Restate all of the data exactly.

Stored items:
____

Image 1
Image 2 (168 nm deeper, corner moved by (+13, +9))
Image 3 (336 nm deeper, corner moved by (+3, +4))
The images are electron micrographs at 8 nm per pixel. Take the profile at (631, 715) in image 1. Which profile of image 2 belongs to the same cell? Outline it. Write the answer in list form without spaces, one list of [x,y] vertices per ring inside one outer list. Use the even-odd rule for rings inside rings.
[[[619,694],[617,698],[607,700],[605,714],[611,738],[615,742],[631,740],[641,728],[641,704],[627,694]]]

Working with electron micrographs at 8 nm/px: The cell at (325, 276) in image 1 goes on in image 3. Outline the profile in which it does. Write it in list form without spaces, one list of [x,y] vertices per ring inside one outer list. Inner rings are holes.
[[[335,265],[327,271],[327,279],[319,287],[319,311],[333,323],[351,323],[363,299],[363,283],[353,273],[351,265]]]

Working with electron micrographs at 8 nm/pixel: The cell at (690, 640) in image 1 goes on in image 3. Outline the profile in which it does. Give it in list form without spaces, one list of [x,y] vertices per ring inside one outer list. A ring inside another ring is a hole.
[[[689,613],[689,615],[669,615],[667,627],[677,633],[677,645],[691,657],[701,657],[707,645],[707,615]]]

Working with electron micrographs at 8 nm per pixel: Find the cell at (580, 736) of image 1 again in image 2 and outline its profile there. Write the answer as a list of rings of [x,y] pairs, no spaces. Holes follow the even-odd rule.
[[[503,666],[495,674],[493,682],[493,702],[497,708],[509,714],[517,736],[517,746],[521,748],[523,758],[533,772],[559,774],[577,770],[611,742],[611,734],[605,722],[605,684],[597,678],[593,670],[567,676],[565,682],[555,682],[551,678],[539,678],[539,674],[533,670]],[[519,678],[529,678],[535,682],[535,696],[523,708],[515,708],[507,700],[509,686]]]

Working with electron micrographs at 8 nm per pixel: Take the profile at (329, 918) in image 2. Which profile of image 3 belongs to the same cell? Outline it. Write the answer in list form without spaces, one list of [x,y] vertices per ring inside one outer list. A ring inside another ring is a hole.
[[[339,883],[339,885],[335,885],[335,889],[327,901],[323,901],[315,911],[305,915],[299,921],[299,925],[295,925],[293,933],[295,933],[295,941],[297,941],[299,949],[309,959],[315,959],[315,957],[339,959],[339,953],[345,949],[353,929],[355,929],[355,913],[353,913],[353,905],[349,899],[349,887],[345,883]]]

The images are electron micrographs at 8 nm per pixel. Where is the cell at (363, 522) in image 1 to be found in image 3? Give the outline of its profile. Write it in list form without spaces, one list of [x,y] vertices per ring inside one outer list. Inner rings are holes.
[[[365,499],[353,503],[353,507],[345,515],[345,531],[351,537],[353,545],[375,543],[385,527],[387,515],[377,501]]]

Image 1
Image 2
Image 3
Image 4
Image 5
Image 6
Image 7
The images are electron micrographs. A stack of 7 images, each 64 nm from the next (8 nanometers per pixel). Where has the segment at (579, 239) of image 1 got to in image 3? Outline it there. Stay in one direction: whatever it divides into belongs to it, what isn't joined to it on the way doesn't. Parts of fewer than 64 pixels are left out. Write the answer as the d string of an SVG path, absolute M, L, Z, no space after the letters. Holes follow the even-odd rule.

____

# Your solution
Image 1
Image 2 (168 nm deeper, corner moved by (+13, +9))
Image 3 (336 nm deeper, corner moved by (+3, +4))
The images are electron micrographs at 8 nm per pixel. Take the profile at (631, 715) in image 1. Which profile of image 2 belongs to the same cell? Outline it. Write the answer in list form without spaces, one list of [x,y] vertices per ring inside one outer list. Use the even-odd rule for rings inside rings.
[[[619,694],[617,698],[607,700],[605,714],[611,738],[615,742],[631,740],[641,728],[641,704],[627,694]]]

Working with electron micrographs at 8 nm/px: The cell at (325, 276) in image 1 goes on in image 3. Outline the profile in which it does. Write it in list form without spaces, one list of [x,y] vertices per ring inside one outer list. Inner rings are holes.
[[[335,265],[327,271],[327,279],[319,287],[319,311],[333,323],[351,323],[363,299],[363,283],[353,273],[351,265]]]

Working with electron micrographs at 8 nm/pixel: The cell at (690, 640) in image 1 goes on in image 3. Outline the profile in which it does. Give it in list form without spaces, one list of [x,y] vertices per ring inside one outer list. A ring inside another ring is a hole.
[[[689,613],[689,615],[669,615],[667,627],[677,633],[677,645],[691,657],[701,657],[707,645],[707,615]]]

Working with electron micrographs at 8 nm per pixel: Find the cell at (580, 736) of image 1 again in image 2 and outline its profile there. Write the answer as a list of rings of [x,y] pairs, no spaces. Holes follow the even-odd rule.
[[[503,666],[495,674],[493,682],[493,702],[497,708],[509,714],[517,736],[517,746],[521,748],[523,758],[533,772],[559,774],[577,770],[611,742],[611,734],[605,722],[605,684],[597,678],[593,670],[567,676],[565,682],[555,682],[551,678],[539,678],[539,674],[533,670]],[[519,678],[529,678],[535,682],[535,696],[523,708],[515,708],[507,700],[509,686]]]

Working with electron micrographs at 8 nm per pixel: Take the profile at (329, 918) in image 2. Which profile of image 3 belongs to the same cell? Outline it. Write the answer in list form without spaces, one list of [x,y] vertices per ring inside one outer list. A ring inside another ring is a hole.
[[[339,883],[339,885],[335,885],[335,889],[327,901],[323,901],[315,911],[305,915],[299,921],[299,925],[295,925],[293,933],[295,933],[295,941],[297,941],[299,949],[309,959],[315,959],[315,957],[339,959],[339,953],[345,949],[353,929],[355,929],[355,913],[353,913],[353,905],[349,899],[349,887],[345,883]]]

The images are electron micrographs at 8 nm per pixel. Where is the cell at (363, 522) in image 1 to be found in image 3? Give the outline of its profile. Write it in list form without spaces, one list of [x,y] vertices per ring inside one outer list. Inner rings are holes.
[[[365,499],[353,503],[353,507],[345,515],[345,531],[351,537],[353,545],[375,543],[385,527],[387,515],[377,501]]]

Image 1
Image 2
Image 3
Image 4
Image 5
Image 6
Image 7
The images are electron micrographs. A stack of 7 images, each 64 nm from the next (8 nanometers per pixel). Where has the segment at (579, 239) of image 1 got to in image 3? Outline it there. Stay in one direction: whatever it divides into belongs to it, what isn't joined to it on the way doesn't. Parts of fewer than 64 pixels are left out. Write the answer as the d string of an SVG path, absolute M, L, Z, no space after the letters. Holes follow the even-odd rule.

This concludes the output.